= Annie Crisp =

English nurse who also worked in New Zealand and Canada

Annie Alice Crisp (1854 – 11 June 1953) was an English-born nurse who established New Zealand's first school of nursing and served as superintendent of Auckland Hospital, in New Zealand. She also established Winnipeg Children's Hospital, in Canada.

==Biography==

Crisp was born to a farming couple in Warwickshire, England, and completed her nursing training at Queen's Hospital, Birmingham. She joined the nursing section of the British Army and served as a nurse in the Anglo-Zulu and Anglo-Egyptian wars, and in the Sudan and South Africa. She was decorated in each of these campaigns, being awarded the Egypt Medal and the Khedive's Star.

While Crisp was serving overseas, her father became unwell in England and he and his wife emigrated to New Zealand in search of a better climate for him. Crisp travelled from South Africa to New Zealand to join her parents. She settled in Auckland, where she established New Zealand's first school of nursing and was appointed lady superintendent of Auckland Hospital. Trained in the Florence Nightingale tradition she is credited with turning around the conditions at the hospital which were overcrowded and unhygienic, and instituting proper nursing training. In August 1883, Crisp was awarded the Royal Red Cross for her military nursing service; the medal was presented by Governor William Jervois at a ceremony at Government House, Auckland, the following April.

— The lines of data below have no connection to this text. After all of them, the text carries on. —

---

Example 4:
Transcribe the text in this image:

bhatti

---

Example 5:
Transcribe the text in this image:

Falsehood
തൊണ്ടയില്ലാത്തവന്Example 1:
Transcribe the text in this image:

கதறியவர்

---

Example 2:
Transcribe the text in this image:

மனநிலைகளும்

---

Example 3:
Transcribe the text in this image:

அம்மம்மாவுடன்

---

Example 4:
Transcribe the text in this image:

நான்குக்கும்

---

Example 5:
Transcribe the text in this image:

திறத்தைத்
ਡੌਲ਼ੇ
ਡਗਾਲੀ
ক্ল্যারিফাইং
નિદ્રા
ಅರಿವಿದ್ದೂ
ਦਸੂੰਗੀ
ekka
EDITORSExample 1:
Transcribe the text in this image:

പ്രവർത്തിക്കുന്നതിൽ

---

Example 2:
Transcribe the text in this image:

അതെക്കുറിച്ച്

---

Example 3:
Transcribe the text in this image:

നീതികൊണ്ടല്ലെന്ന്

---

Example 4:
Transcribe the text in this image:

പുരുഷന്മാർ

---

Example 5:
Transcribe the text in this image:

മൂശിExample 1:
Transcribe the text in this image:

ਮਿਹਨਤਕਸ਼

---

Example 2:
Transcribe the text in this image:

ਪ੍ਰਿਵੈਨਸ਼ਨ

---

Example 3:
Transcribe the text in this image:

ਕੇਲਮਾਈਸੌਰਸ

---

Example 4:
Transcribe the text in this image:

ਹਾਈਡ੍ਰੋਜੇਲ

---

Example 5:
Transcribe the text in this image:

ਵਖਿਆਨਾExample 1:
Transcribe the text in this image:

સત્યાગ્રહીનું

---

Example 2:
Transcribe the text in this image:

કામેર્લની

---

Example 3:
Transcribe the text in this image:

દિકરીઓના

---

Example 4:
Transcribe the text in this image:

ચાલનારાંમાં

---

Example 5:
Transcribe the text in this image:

In 1888, Crisp married a medical doctor from England, John Bond, and the couple moved to the United States in 1890. Crisp's husband worked on the British exhibit at Chicago's 1893 Worlds Fair. In 1903, the couple settled in Winnipeg, Canada. Crisp became aware of the high child mortality rate in the city and began to campaign for the opening of a children's hospital. In 1909, she founded a hospital on Beaconsfield Street that later became the Winnipeg Children's Hospital.

Crisp died at Winnipeg Children's Hospital and was buried in the St John's Cathedral cemetery.